**PROVIDED TEXT:**
· · · · · · ·
# New canon 5dmkii user, need tips on recording video and sound



## fatlip (Mar 30, 2012)

I everyone, new here, wanted to ask if any hardcore 5dmkii users here could share tips on shooting indoor and out door videos.

Here is the situation, I'm taking a film course and we have to learn how to interview people which consists of tricky video settings and audio, i have several options for that already, and also shoot a green screen session, so it's pretty much everything,

Indoor green screen shoot, using a 24-70 l lens on the 5dmkii,
Out door scenic shots,
Indoor shots, 
Indoor and out door interviews, I think we solved most of the audio problems with my partner, all accept the mini jack using the irig adapter to a wireless set up, I can't see levels at all., so I ended up using a m audio unit which means I have to add a clap as a cue like a slate.

I'm planning to shoot a guitar Luther in his shop, the shop already has beautiful day light and colors, then a green screen interview of him and images as well as videos from the area the store is at.

Also planning to shoot a music video and use part of the footage with the singer model for a demo TV spot, maybe Revolon style, black background later and lots of objects using dof effects,


----------



## Alex_B (Mar 30, 2012)
· · · · · · ·
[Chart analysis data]

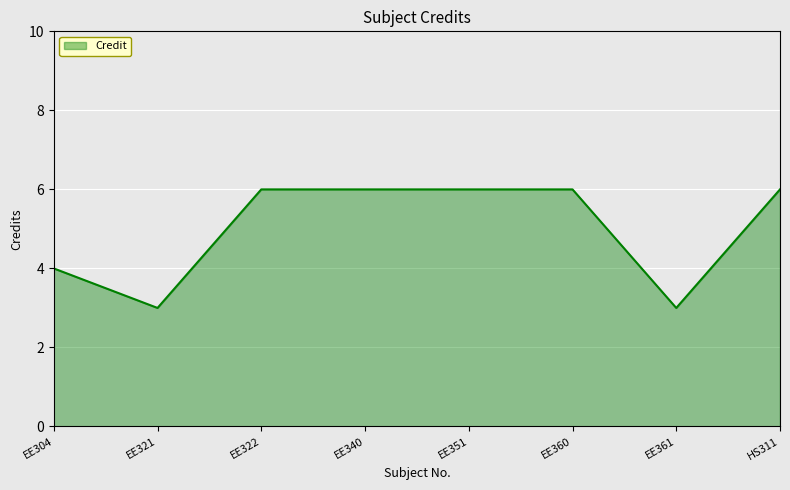

At which label is the value closest to 4?

EE304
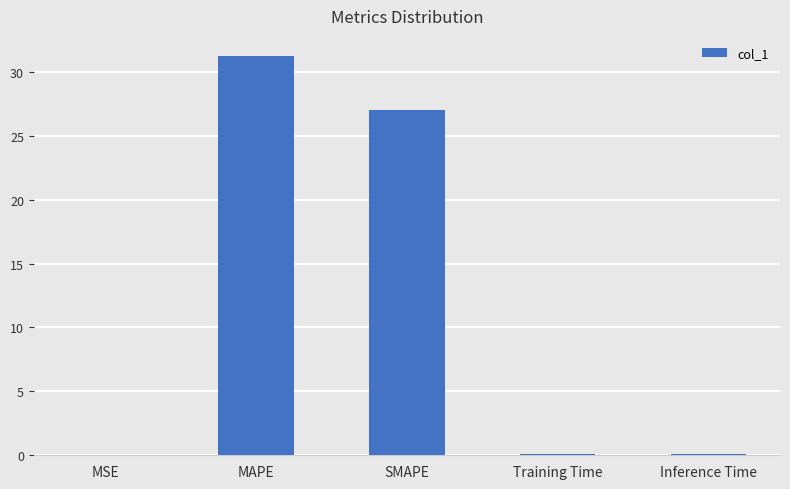

What is the average value?

11.7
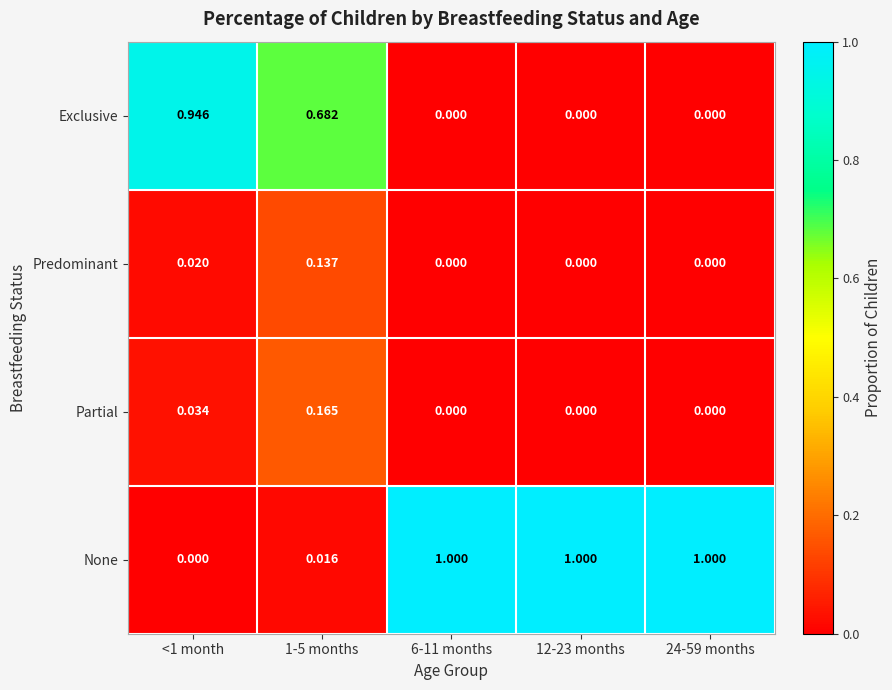

At how many categories does at least one series exceed 0?

5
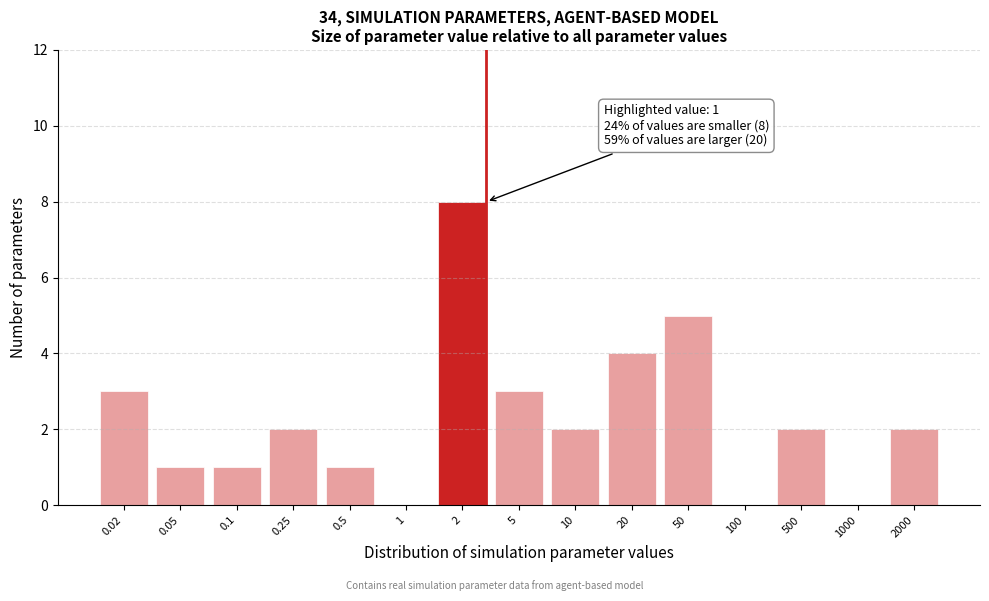

Reading right to left, transcribe all the data shown in this chart.

2000=2	1000=0	500=2	100=0	50=5	20=4	10=2	5=3	2=8	1=0	0.5=1	0.25=2	0.1=1	0.05=1	0.02=3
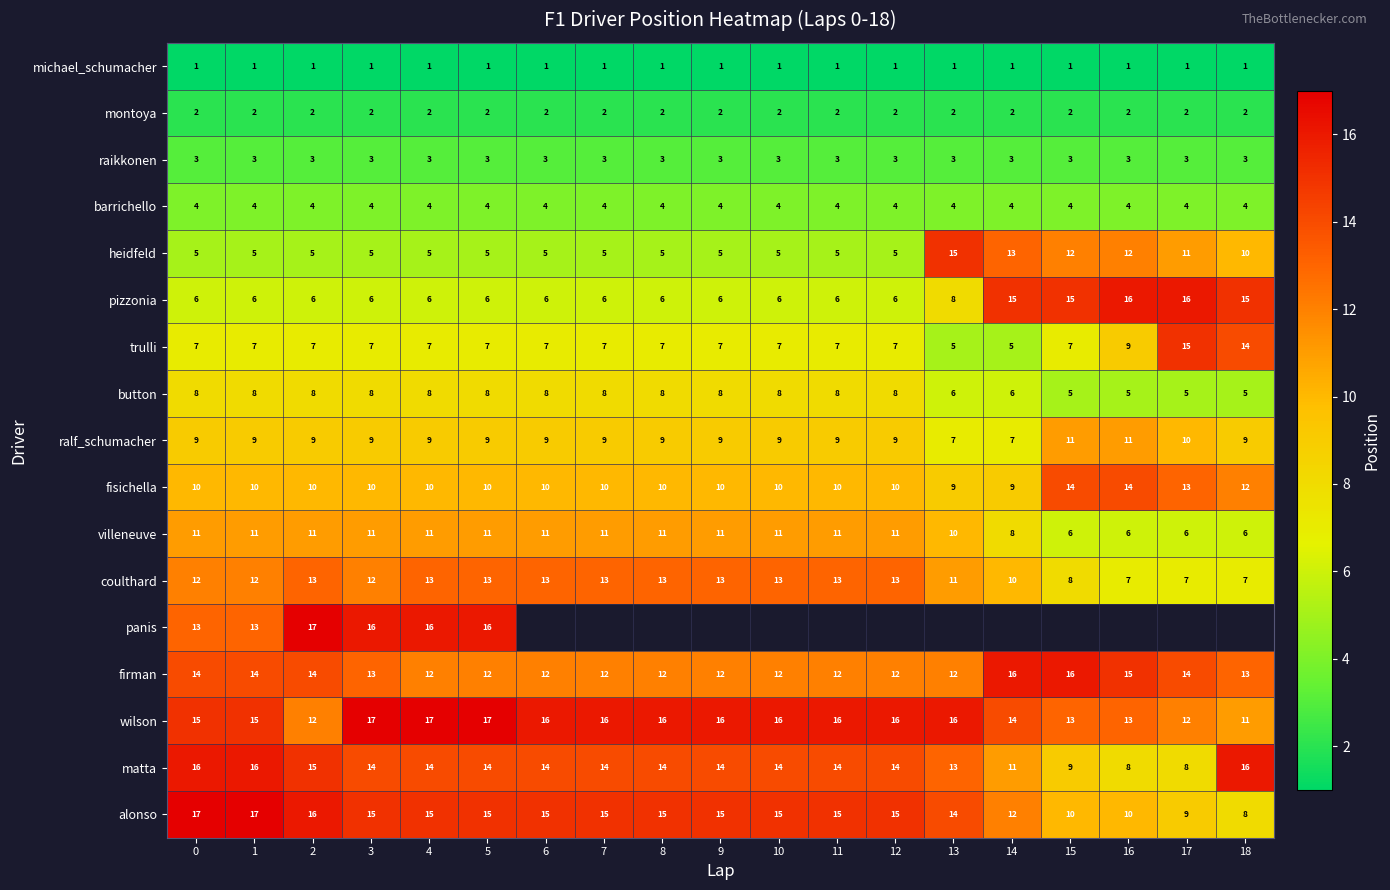

Between 7 and 12, which is larger?

7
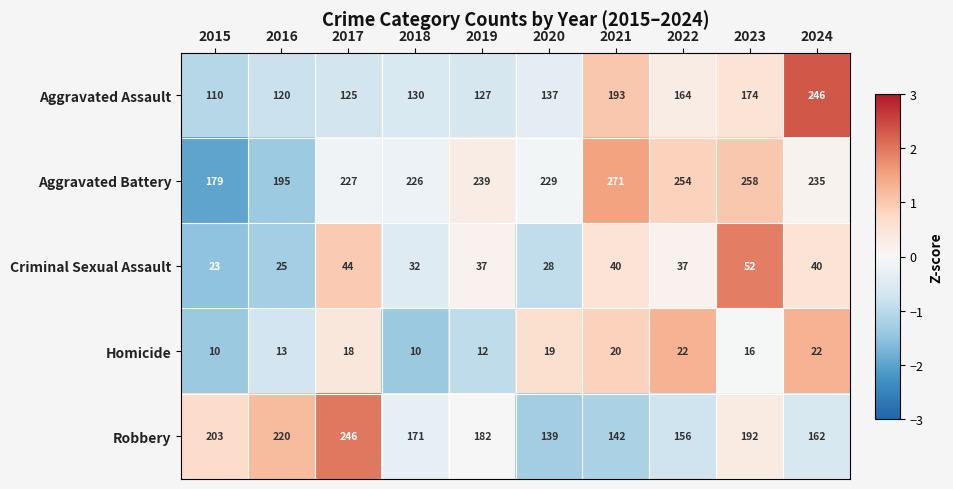

Which category has the highest value across all series?

2021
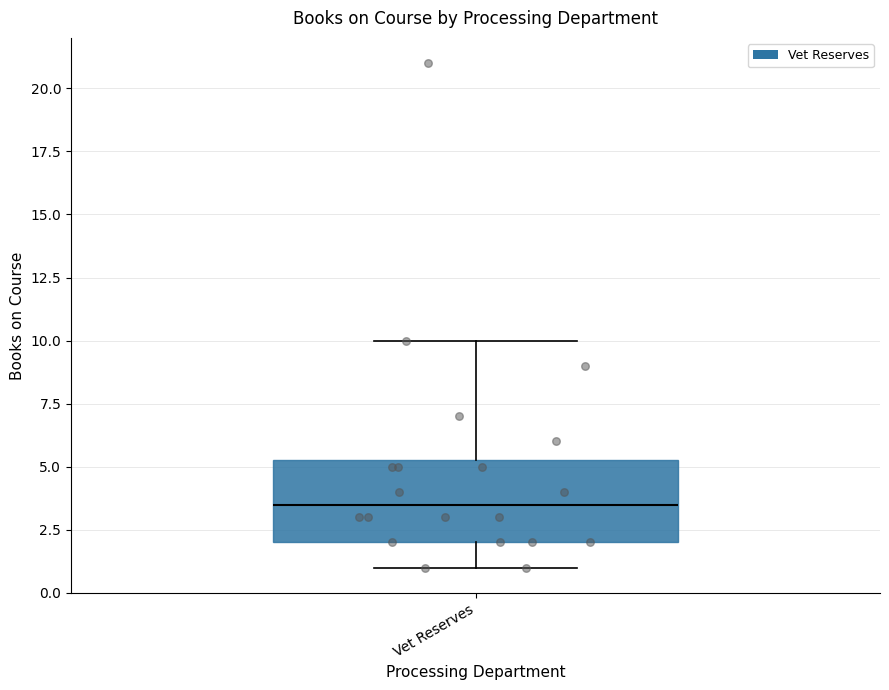

Where does the lower whisker of the box for Vet Reserves end on the y-axis? The values are not printed on the chart, so give them approximately, as read against the axis.

1.0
· · · · · · ·
**WORK INSTRUCTIONS:**
1. Update the chart analysis entries above by replacing "chart" with "graph" and keeping everything else the same. Leave the pictures out of your version.
2. Take the forum thread about recording video and sound on the 5D Mark II further, continuing from the point where it stops.

**ANSWER SECTION:**
1.
At which label is the value closest to 4?

EE304

What is the average value?

11.7

At how many categories does at least one series exceed 0?

5

Reading right to left, transcribe all the data shown in this graph.

2000=2	1000=0	500=2	100=0	50=5	20=4	10=2	5=3	2=8	1=0	0.5=1	0.25=2	0.1=1	0.05=1	0.02=3

Between 7 and 12, which is larger?

7

Which category has the highest value across all series?

2021

Where does the lower whisker of the box for Vet Reserves end on the y-axis? The values are not printed on the graph, so give them approximately, as read against the axis.

1.0

2.
We have two mk II over here, but hardly ever use the video functionality. So I cannot give any real hints on that. But one thing is for certain, if you plan on recording music videos, do the sound with a proper recording device + proper microphones.


----------



## Big Mike (Mar 30, 2012)

Welcome aboard.

Have a look at the Magic Lantern Firmware for the 5D mkII.  It can give you some great tools for video shooting, including showing you the audio level (I think).
Magic Lantern Firmware Wiki


----------



## fatlip (Mar 31, 2012)

Big Mike said:
			
		

> Welcome aboard.
> 
> Have a look at the Magic Lantern Firmware for the 5D mkII.  It can give you some great tools for video shooting, including showing you the audio level (I think).
> Magic Lantern Firmware Wiki



Wow thanks!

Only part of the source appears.